A while ago, I stopped doing the nine-to-five routine and, with no need to commute in the regular sense, a whole two-hour-a-day hole, (in what office types like to call their “schedule”), became available. I thought I’d dedicate those two hours each day to a proper and concerted attempt to learn to play guitar. And all six strings instead of only four!!

With work nowadays, (and there’s less than there once was), I get to play around with lots of different types of wood – and on top of that, plenty of different types of finish. I spend days waiting for the next coat of paint or varnish to dry, and rubbing things down, and painting and filling and sealing. It occurred to me that finishing a guitar needed the same kind of patience and discipline, and many of the same skills. We all like a nice, new, shiny guitar from time to time. I just figure there’s a lot to be said in making it yourself.

I’ve always had that punk sort of DIY attitude. I believe everyone can do anything if they really put their mind to it. I’ve always found great satisfaction in making things, and in taking things apart to see how they work. Nowadays – there’s so much opinion, advice and tips and tricks knocking around on the web – it seems daft not to try and put a few skills together with some proper components, and try to bring it all together to build a truly individual instrument to add to the collection. Or at least learn how not to do it!

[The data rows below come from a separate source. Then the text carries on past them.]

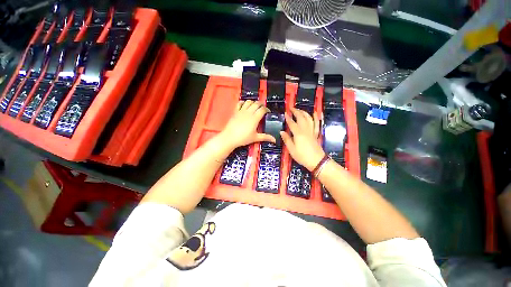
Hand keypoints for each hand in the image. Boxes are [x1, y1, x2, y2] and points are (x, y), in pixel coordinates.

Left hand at [219, 100, 275, 149]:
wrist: (229, 137)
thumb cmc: (243, 138)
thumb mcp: (255, 138)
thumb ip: (265, 137)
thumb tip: (274, 140)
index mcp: (254, 118)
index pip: (262, 110)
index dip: (267, 109)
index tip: (268, 112)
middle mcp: (248, 112)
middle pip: (256, 104)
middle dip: (261, 104)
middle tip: (263, 108)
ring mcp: (241, 111)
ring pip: (248, 102)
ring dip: (253, 102)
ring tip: (255, 106)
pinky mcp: (235, 112)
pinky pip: (239, 103)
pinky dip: (243, 102)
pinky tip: (245, 105)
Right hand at [281, 108, 325, 170]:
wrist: (317, 161)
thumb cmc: (302, 156)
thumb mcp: (291, 150)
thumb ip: (287, 140)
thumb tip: (282, 131)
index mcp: (298, 134)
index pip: (292, 123)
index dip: (288, 118)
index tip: (285, 113)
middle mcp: (305, 130)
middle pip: (301, 118)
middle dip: (296, 112)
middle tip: (291, 108)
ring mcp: (312, 131)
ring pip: (309, 118)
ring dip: (304, 112)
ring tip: (300, 109)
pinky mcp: (316, 134)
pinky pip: (316, 123)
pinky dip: (316, 117)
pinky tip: (314, 113)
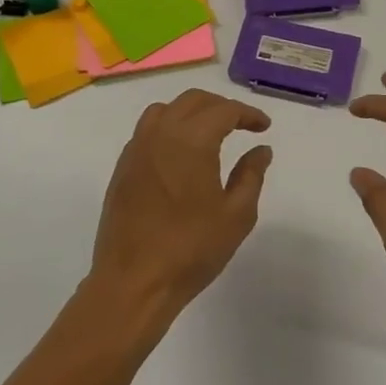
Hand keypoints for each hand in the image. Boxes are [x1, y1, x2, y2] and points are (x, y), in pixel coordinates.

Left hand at [89, 89, 273, 326]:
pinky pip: (146, 131)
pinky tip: (180, 153)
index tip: (263, 127)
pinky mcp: (122, 168)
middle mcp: (160, 134)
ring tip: (209, 132)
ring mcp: (136, 149)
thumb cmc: (191, 249)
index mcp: (191, 140)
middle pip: (192, 101)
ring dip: (190, 112)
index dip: (247, 114)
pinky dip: (168, 128)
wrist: (134, 283)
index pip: (224, 110)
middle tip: (241, 124)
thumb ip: (251, 175)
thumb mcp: (236, 215)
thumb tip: (260, 149)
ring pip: (164, 110)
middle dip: (220, 106)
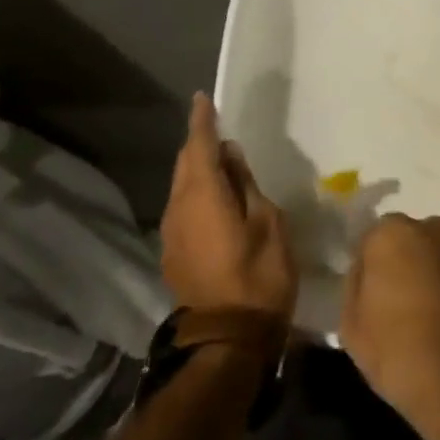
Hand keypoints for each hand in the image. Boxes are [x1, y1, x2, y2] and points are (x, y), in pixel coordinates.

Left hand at [160, 93, 296, 320]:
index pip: (200, 146)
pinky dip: (196, 191)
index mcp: (204, 196)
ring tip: (220, 159)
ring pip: (181, 186)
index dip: (202, 121)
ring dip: (197, 168)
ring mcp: (172, 234)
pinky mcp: (174, 253)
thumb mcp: (268, 223)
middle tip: (216, 126)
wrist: (227, 340)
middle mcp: (179, 209)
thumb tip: (230, 156)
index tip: (202, 99)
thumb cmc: (259, 276)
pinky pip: (183, 207)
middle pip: (185, 165)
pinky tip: (215, 197)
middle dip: (198, 143)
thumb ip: (246, 185)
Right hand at [341, 214, 439, 439]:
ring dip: (438, 271)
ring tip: (436, 316)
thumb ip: (356, 284)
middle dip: (407, 262)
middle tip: (403, 304)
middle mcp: (435, 228)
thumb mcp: (351, 328)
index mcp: (393, 234)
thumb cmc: (400, 357)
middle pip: (413, 238)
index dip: (370, 267)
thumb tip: (368, 270)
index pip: (373, 238)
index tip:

Now I don’t happen to have a whole load of routers and bandsaws and all that, knocking around the workshop. So I realised I’d have to begin with pre-cut components, and a whole load of off-the-shelf bits and pieces. Looks like my first attempts at guitar building are going to be, what’s known in the trade as, “partscasters”. Purists and experienced luthiers may mock – but there’s a lot to learn, and there’s plenty to do on the finish and assembly alone.

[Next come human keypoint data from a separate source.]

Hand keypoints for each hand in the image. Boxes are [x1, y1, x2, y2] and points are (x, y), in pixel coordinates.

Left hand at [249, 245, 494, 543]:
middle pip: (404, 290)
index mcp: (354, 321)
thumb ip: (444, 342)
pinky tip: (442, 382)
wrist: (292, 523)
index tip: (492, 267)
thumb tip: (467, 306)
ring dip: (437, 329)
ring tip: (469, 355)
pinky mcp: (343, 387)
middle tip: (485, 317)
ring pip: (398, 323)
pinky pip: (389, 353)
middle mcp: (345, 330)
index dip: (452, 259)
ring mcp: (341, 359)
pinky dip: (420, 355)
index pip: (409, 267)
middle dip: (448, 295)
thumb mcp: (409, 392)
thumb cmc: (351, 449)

But what to build? I’ve had all kinds of guitars in the past, but I’ve never had a Stratocaster to call my own. I suppose I’ve always been a Fender sort of bloke and, besides, I don’t want to have to deal with all the set-neck business that’s involved with a Gibson, (yet). The Strat is an out and out design classic. Descision made!

Now, I do like a nice piece of oiled ash. Since it’s currently getting a little harder to obtain due to the effects of Ash Dieback, and since it’s also highly rated as a tonewood for Strats, I searched around for the best pre-carved body I could source, for a sort of medium budget. I found this two-piece swamp ash blank at


I’m thinking, oiled ash body, maple neck, black scratchplate. Take my time – what could possibly go wrong?